══ Exercise data
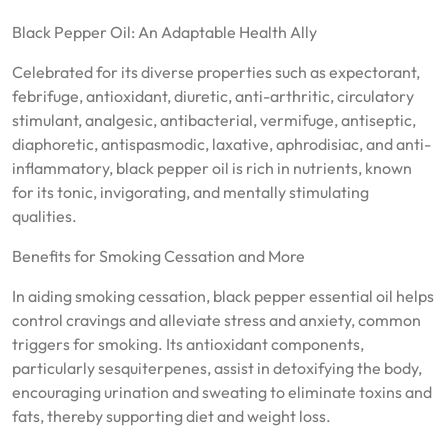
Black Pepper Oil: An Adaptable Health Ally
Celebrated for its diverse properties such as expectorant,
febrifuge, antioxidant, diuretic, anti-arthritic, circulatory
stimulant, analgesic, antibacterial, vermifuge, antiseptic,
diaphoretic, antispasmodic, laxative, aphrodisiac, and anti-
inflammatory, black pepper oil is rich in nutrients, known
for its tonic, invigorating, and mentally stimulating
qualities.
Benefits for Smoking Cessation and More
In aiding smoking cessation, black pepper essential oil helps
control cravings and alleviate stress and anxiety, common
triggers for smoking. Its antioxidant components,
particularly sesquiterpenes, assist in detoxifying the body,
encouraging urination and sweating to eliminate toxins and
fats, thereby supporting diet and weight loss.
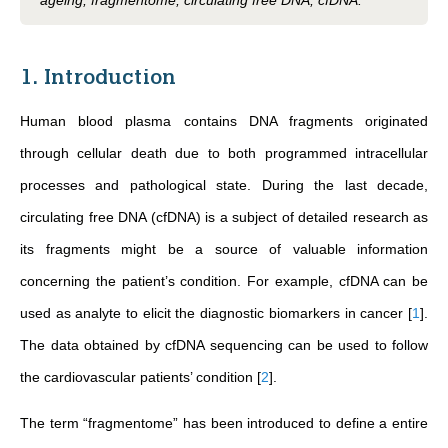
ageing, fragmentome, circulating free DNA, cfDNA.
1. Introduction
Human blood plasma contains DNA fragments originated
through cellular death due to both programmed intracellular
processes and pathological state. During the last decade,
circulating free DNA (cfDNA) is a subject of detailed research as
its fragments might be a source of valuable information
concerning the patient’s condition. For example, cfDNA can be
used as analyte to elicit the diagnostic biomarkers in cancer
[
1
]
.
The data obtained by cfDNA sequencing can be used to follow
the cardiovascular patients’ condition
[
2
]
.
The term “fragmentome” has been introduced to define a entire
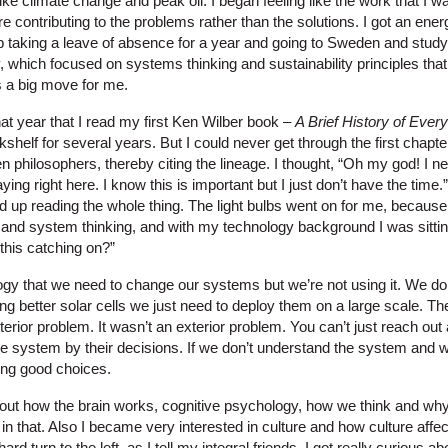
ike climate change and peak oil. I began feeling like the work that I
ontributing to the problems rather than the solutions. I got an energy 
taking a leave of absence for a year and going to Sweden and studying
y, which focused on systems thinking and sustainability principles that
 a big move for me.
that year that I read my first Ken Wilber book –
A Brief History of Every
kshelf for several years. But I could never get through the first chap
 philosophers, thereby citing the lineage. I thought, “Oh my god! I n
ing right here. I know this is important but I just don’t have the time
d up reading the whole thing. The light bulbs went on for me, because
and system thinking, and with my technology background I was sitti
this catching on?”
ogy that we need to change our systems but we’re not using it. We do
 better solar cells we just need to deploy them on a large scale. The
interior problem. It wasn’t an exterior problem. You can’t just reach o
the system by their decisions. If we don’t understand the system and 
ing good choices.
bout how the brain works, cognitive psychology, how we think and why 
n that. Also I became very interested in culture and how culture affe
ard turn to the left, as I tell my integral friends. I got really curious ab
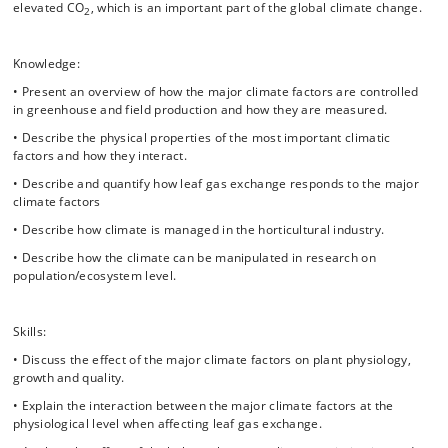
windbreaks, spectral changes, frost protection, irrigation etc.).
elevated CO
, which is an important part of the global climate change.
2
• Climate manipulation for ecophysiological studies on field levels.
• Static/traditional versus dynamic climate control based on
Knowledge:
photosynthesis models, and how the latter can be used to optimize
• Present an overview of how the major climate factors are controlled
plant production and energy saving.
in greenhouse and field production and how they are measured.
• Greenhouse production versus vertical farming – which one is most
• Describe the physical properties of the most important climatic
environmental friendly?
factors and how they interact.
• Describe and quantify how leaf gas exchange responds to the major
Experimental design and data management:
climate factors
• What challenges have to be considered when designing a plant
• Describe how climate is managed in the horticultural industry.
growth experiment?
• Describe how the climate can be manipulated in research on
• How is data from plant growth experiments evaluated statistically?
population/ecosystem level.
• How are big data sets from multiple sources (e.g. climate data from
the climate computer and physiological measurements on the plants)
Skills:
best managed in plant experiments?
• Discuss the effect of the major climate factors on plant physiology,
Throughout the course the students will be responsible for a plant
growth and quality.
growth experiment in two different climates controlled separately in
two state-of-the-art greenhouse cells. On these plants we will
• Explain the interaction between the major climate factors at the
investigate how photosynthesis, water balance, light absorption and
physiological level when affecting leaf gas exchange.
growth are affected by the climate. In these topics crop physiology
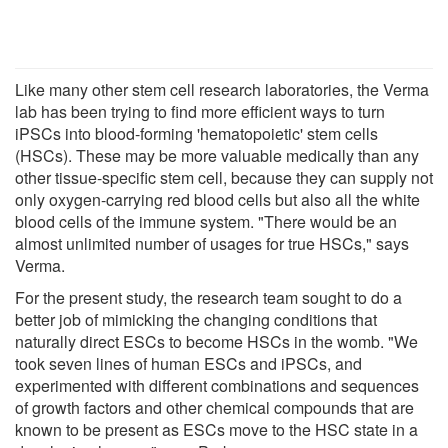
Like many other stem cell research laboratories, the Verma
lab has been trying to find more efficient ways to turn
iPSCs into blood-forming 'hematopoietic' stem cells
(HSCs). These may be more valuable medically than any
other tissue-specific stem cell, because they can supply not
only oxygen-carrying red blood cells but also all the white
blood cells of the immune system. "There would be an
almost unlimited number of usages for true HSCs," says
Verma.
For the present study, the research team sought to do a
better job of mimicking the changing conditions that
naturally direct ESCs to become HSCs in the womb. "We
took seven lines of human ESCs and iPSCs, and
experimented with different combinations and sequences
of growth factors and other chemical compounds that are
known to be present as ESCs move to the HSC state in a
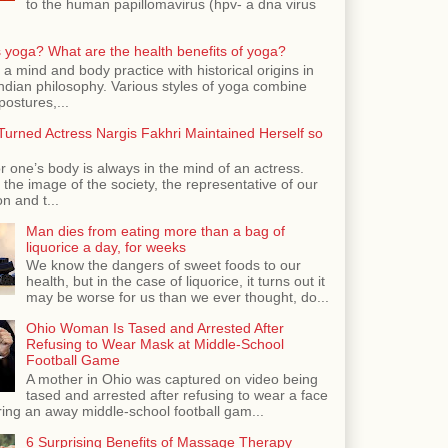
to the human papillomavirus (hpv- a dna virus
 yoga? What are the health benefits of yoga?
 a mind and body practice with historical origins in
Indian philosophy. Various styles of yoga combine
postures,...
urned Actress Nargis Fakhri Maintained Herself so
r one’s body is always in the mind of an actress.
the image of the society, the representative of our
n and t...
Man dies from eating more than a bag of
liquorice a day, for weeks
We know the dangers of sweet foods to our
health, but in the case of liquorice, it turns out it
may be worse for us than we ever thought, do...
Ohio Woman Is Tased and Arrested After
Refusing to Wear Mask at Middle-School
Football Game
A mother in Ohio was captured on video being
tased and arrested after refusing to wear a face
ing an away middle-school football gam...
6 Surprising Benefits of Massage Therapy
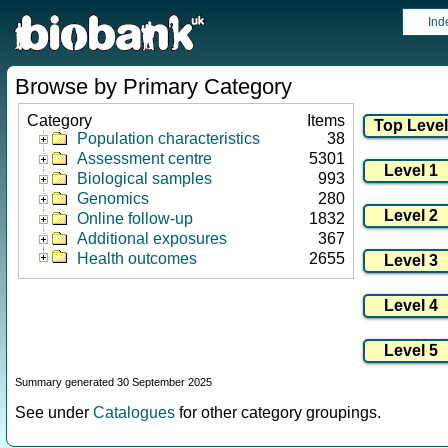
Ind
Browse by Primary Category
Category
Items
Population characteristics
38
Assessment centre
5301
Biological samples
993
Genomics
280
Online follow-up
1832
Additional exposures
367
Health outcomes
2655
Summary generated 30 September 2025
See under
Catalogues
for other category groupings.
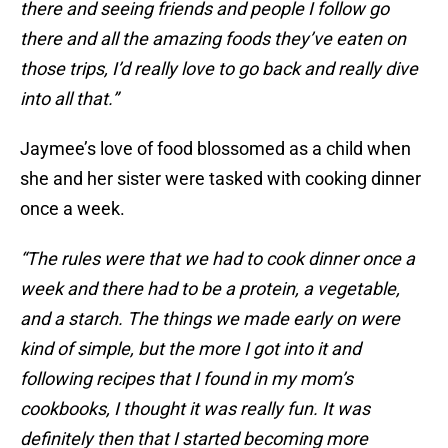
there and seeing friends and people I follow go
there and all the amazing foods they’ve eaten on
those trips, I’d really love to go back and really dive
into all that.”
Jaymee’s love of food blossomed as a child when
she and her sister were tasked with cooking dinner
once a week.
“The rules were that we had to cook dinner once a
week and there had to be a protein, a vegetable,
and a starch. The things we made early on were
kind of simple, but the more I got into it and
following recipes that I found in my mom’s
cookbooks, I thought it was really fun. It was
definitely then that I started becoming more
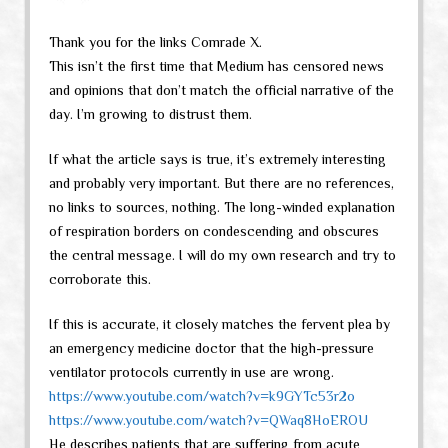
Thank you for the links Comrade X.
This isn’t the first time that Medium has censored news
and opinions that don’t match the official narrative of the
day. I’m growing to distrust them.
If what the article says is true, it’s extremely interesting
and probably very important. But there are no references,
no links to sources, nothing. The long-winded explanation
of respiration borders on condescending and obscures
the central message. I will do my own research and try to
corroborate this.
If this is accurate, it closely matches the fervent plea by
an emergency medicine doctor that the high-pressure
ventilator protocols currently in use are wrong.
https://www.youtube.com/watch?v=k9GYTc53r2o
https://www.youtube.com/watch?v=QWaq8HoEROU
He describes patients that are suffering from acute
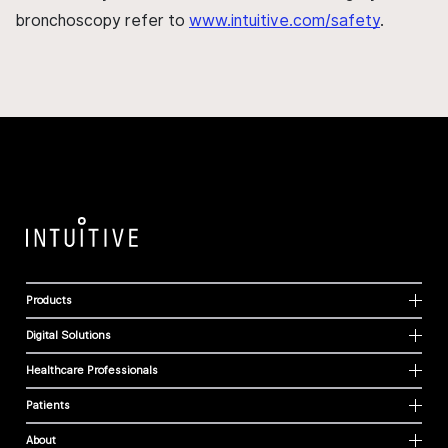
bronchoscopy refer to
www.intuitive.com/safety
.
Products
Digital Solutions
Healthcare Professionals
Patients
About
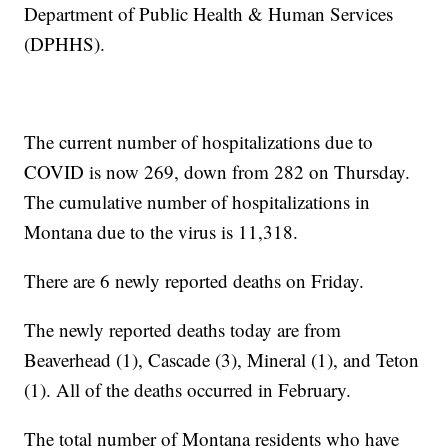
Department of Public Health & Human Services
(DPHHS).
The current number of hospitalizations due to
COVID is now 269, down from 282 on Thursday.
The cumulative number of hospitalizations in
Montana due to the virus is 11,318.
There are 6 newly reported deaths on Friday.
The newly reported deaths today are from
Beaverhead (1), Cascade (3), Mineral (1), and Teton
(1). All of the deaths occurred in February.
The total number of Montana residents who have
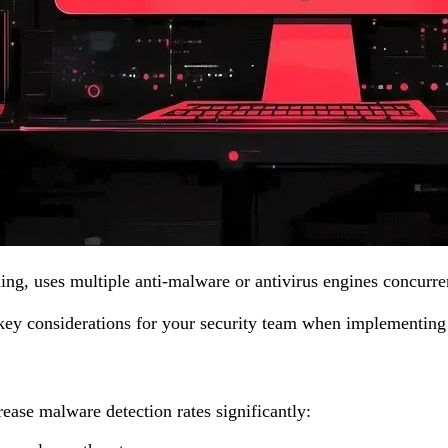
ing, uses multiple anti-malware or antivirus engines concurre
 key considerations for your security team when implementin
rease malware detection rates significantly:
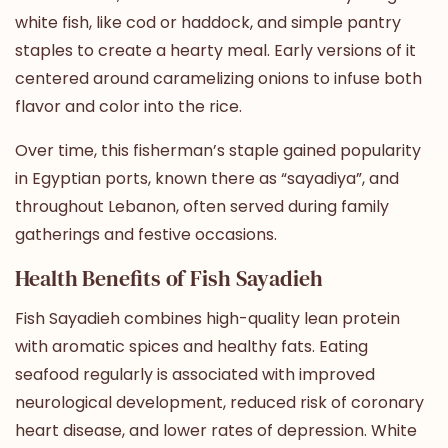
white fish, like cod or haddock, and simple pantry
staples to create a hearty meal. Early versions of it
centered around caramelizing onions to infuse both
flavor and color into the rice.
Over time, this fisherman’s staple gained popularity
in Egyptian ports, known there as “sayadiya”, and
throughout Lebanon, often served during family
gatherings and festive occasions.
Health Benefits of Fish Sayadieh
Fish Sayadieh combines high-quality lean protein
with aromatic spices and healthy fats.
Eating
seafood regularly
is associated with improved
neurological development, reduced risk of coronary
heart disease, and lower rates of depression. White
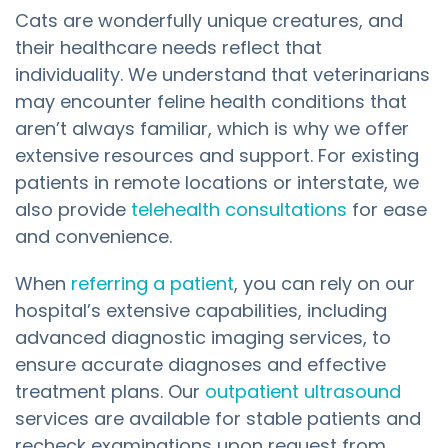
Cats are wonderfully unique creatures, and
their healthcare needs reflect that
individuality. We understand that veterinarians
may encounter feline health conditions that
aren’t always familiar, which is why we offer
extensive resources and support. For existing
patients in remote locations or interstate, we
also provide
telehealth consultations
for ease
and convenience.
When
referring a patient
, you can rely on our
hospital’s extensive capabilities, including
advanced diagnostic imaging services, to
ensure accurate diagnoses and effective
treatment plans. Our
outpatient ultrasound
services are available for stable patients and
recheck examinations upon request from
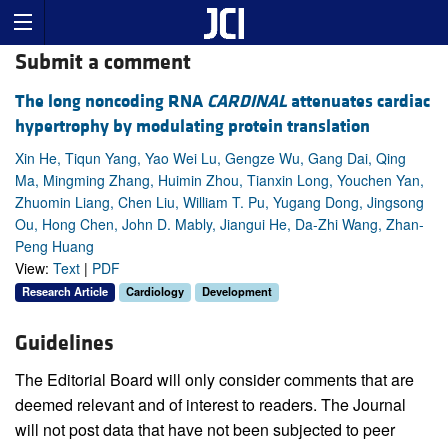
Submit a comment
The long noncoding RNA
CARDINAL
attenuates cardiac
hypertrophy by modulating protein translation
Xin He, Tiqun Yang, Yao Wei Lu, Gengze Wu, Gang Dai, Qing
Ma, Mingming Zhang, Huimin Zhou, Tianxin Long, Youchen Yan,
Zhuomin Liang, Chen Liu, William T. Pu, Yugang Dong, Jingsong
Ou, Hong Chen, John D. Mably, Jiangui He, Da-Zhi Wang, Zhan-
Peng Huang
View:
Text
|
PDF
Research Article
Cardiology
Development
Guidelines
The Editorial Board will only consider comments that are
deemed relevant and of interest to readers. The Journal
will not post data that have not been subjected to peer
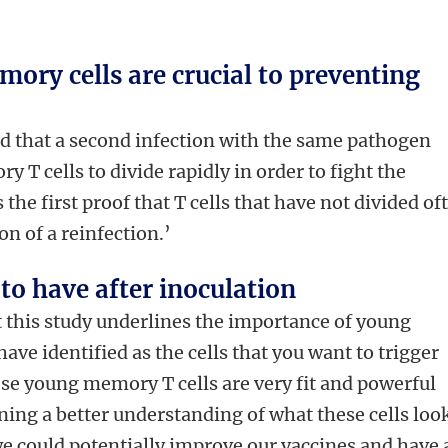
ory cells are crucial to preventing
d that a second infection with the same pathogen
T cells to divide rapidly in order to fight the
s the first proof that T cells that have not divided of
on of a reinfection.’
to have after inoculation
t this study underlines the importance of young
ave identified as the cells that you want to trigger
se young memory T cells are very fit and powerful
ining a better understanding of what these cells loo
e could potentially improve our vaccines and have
════
Where a line of the data above includes the string "accurate", pull it out.

§ **Task output**:
If this is accurate, it closely matches the fervent plea by
ensure accurate diagnoses and effective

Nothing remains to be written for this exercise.